Digital maturity across the mining and metals sectors means that current digital solutions are merely functional or siloed, and only address parts of the value chain, according to Ernst & Young’s latest report on digital mining.
While mining companies have started to make some headway in using digital effectively to improve productivity, the report highlights that focusing on productivity alone is not enough to generate competitive advantage, and companies need to adopt a more cohesive, end-to-end approach to integrate digital initiatives.
The report also identifies around 60 key digital themes and initiatives across the sector, though it finds few examples of a clear, integrated and business-wide approach among mining and metals organisations.
EY global mining & metals advisory leader Paul Mitchell said mining and metals continued to lag other sectors in the realm of digital effectiveness.
“The value from digital will only be realised when companies change how they work, rather than succumbing to the lure of individual technology programs and pursuing local optimisation, which is not necessarily transformational,” Mitchell said.

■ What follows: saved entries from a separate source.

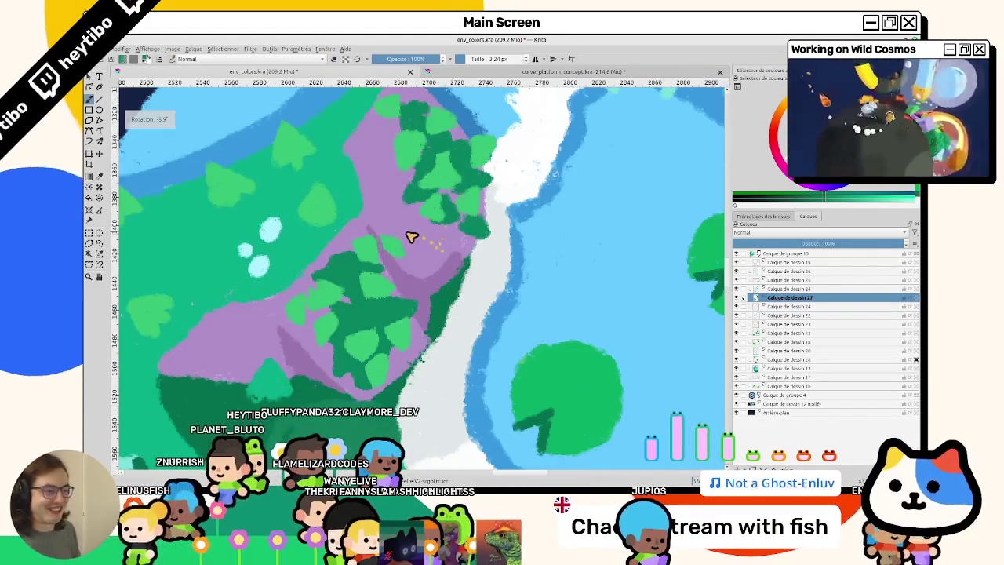
{"action": "key", "text": "5"}
{"action": "key", "text": "1"}
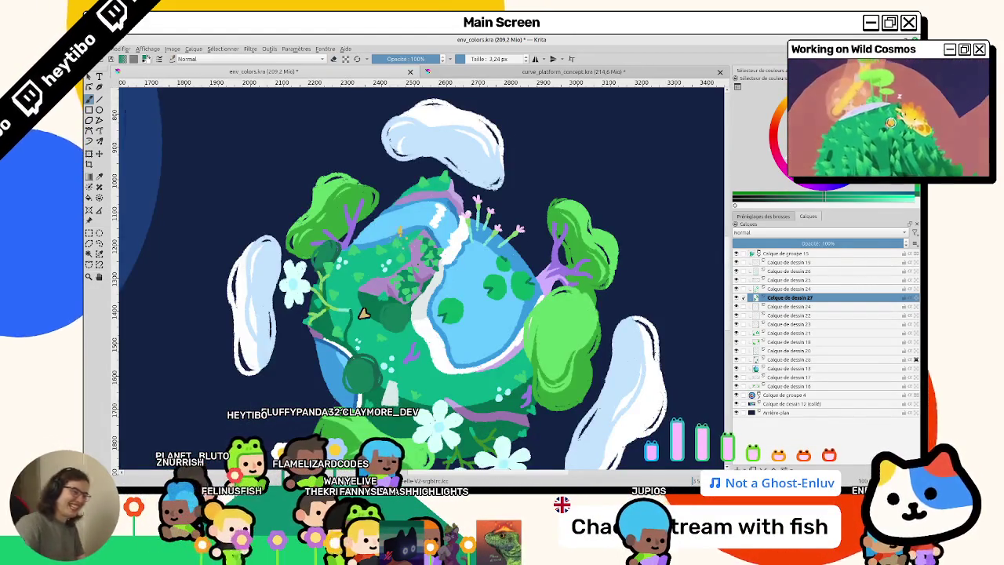
{"action": "scroll", "coordinate": [363, 313], "scroll_direction": "up", "scroll_amount": 1}
{"action": "scroll", "coordinate": [426, 269], "scroll_direction": "up", "scroll_amount": 2}
{"action": "scroll", "coordinate": [410, 269], "scroll_direction": "up", "scroll_amount": 2}
{"action": "scroll", "coordinate": [432, 273], "scroll_direction": "up", "scroll_amount": 1}
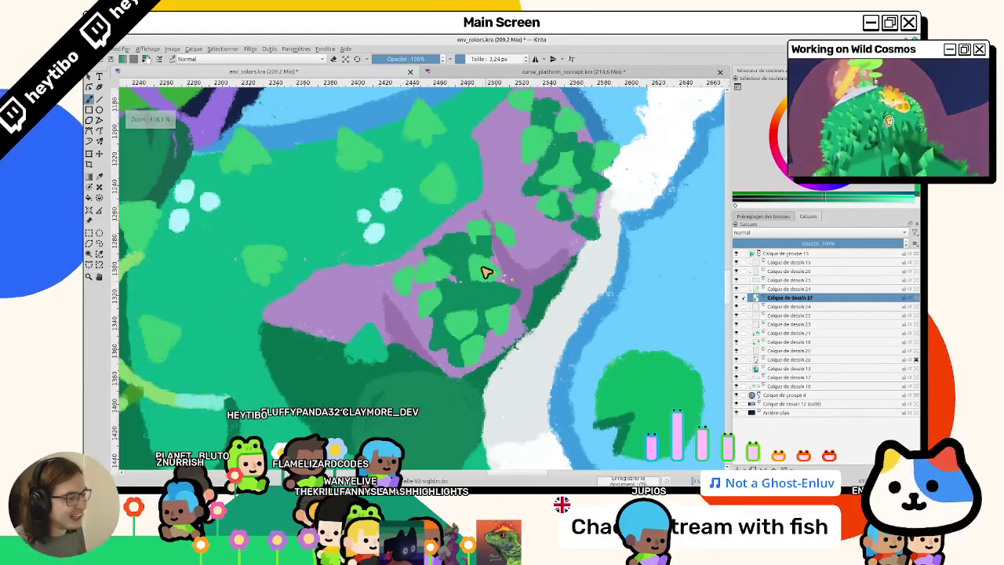
{"action": "key", "text": "Page_Up"}
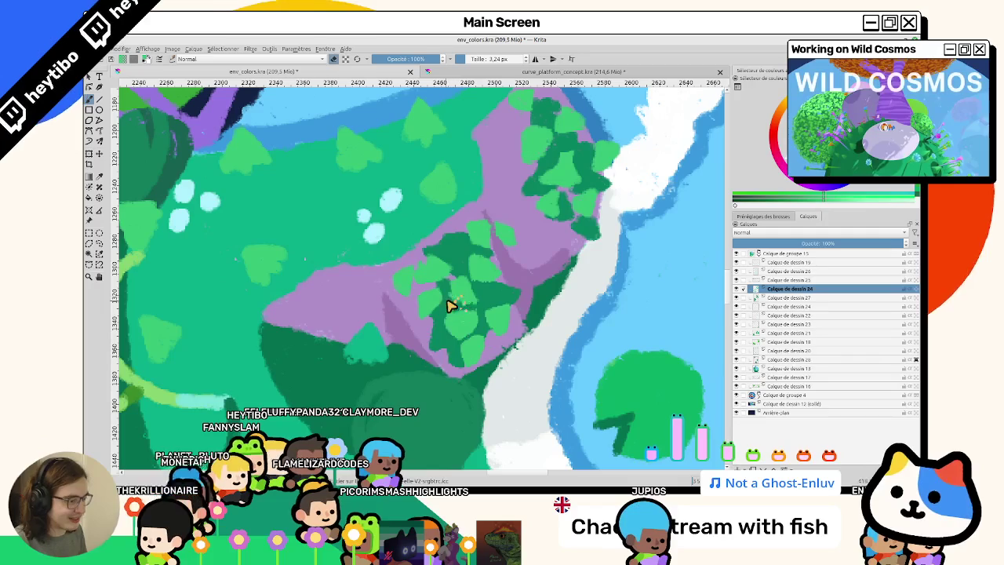
{"action": "scroll", "coordinate": [486, 309], "scroll_direction": "down", "scroll_amount": 3}
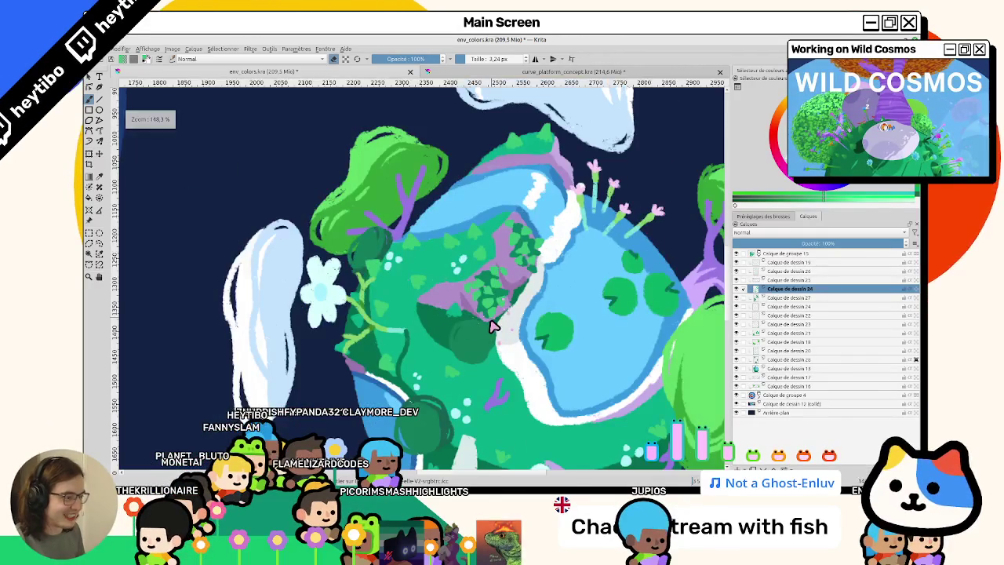
{"action": "key", "text": "1"}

“While a revolutionary approach to digital would be too disruptive, we believe mining companies should adopt a progressive, multiyear strategy that also accounts for business risk and the primary drivers of value.”
The report finds that introducing a series of digital transformation “waves” is the optimal way to transition a business from current to future state, steadily introducing more digital hotspots and interconnections as part of a coherent overarching strategy.
This approach is structured around four key components:
- Digital pre-start: building out connectivity to prepare for digital transformation, which typically involves investment in infrastructure, communications and data.
- Wave 1: activities that focus on the productivity or performance improvement agenda, and are typically operated within a single function. At this stage, digital can enable a mining operation to manage inherent variability and move toward manufacturing levels of productivity.
- Wave 2: these activities are broader and span the whole value chain and include initiatives to better manage margin through interactions with customers and suppliers.
- Wave 3: this stage refers to the rise of disruptive factors that may create significant changes in how the sector operates and may require a step change in business strategy.
“We see the end-state vision for the mining sector as constantly changing and businesses will need to be ready to adapt and change course as required,” Mitchell said.
“And while we don’t believe the sector will see radical disruption, the opportunity for new entrants to disrupt existing players poses a real threat.”
The report also highlights that, as the level of automation increases through Waves 1-3, mining companies will need to adopt new ways of working.